実はだな、ここに書いてあることの半分、いやそれ以上もの事柄がそのまんま書かれているのだよ!! 私はシンクロニシティの再発見をした気分だ。
「ふ~ん、パクッたんじゃあないんですか?」
天地神明に誓って、それはないと言っておこう。だいたいパクるんなら【MS-06解体新書】の存在をここで言ったりはせんよ。まあともかくこの本はどこぞの何かと違って本当に大変素晴らしい本である(若干文章量が少ないと思うが)ので買って損はないだろう。ただ少々高く千四百日本円である。
で、まあ、この場末でへんぴなウェブページではあるのだが、ちゃんと我々真実編集室が独自に導き出したものとして発表しておかなくてはならなくなったのだ。しかも出来るだけ早く、な。
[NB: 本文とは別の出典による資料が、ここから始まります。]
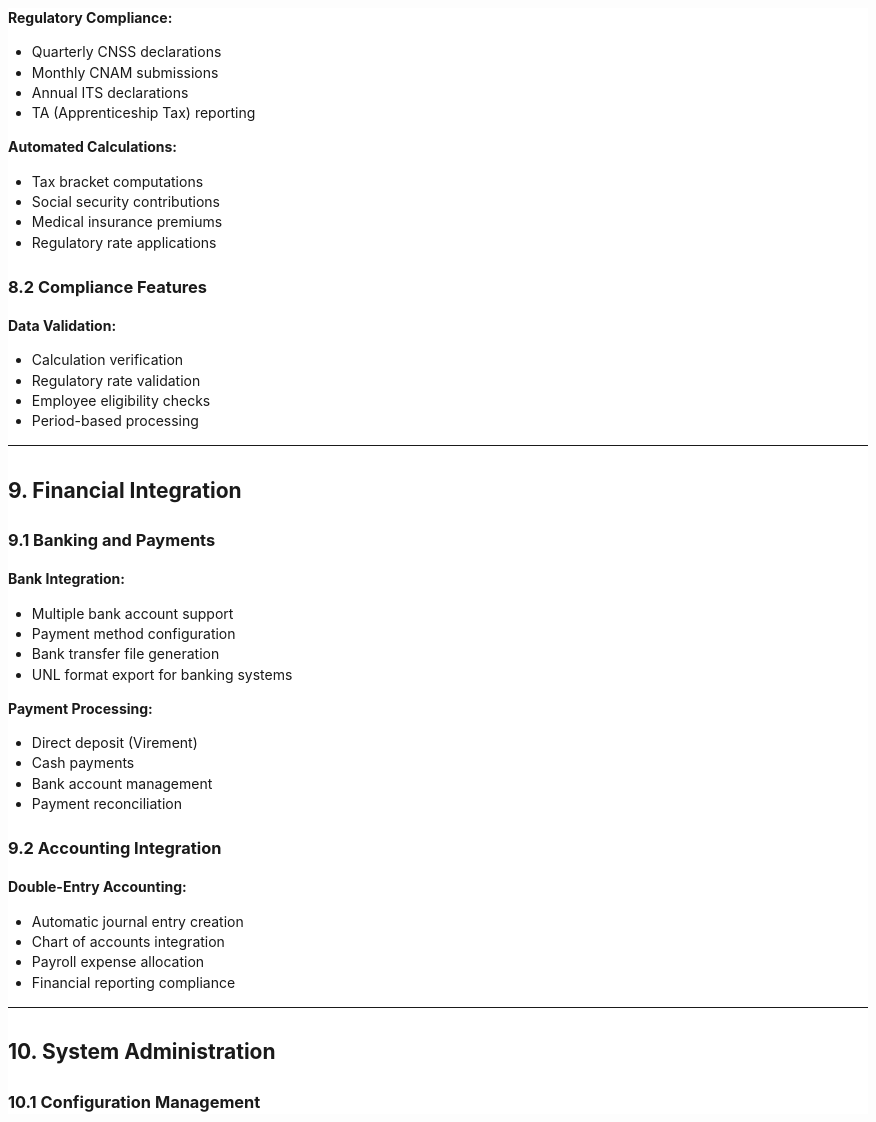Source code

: **Regulatory Compliance:**
- Quarterly CNSS declarations
- Monthly CNAM submissions
- Annual ITS declarations
- TA (Apprenticeship Tax) reporting

**Automated Calculations:**
- Tax bracket computations
- Social security contributions
- Medical insurance premiums
- Regulatory rate applications

### 8.2 Compliance Features

**Data Validation:**
- Calculation verification
- Regulatory rate validation
- Employee eligibility checks
- Period-based processing

---

## 9. Financial Integration

### 9.1 Banking and Payments

**Bank Integration:**
- Multiple bank account support
- Payment method configuration
- Bank transfer file generation
- UNL format export for banking systems

**Payment Processing:**
- Direct deposit (Virement)
- Cash payments
- Bank account management
- Payment reconciliation

### 9.2 Accounting Integration

**Double-Entry Accounting:**
- Automatic journal entry creation
- Chart of accounts integration
- Payroll expense allocation
- Financial reporting compliance

---

## 10. System Administration

### 10.1 Configuration Management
「はあ、仕方ないです。出版された本には敵いませんもんね。どんなに素晴らしいアイディアであっても、大勢の人に認められていなければダメですからね」
だから昨今、特許が注目されておるんだろうな。
とはあ、そのような理由で急遽、これを単独コンテンツとして公開することになってしまった。ガンタンクの考察については、出来るだけ早く発表することを約束するので、どうか許して欲しい。
「とまあ、今回は全くオチもなく、謝りっぱなしで終わりなんですよまる」
編集後記:
「この回はちょっと異色ですよね」
ぬ? どこがだ?
「え、と、室長はアノ方々が嫌いなのかナ~、トカトカ」
ん~、まあ、好きではない、というのが正しいかな。だから少し否定っぽくなってしまっているな。申し訳ない。しかしこれでもだいぶと押さえた方なんだ。
その、何というか、私は“ガンダムハンマー”が大好きという変人だからな。
「……確かに変人ですね。でもなんで好きなんですか?」
多くのアノ方々が否定したいだろうが『機動戦士ガンダム』の世界が“リアルではない”という証拠の品であるからだ。
『ターンAガンダム』にガンダムハンマーのような武器が複数回出てきたことが象徴的だな。あれはこの作品が“ガンダムと名付けられたから、あえて出した”としか思えない。
「はぁ……、好きという感情もなにやらひねくれているんですね、室長は……」
はっはっは、もっと誉めてくれたまい。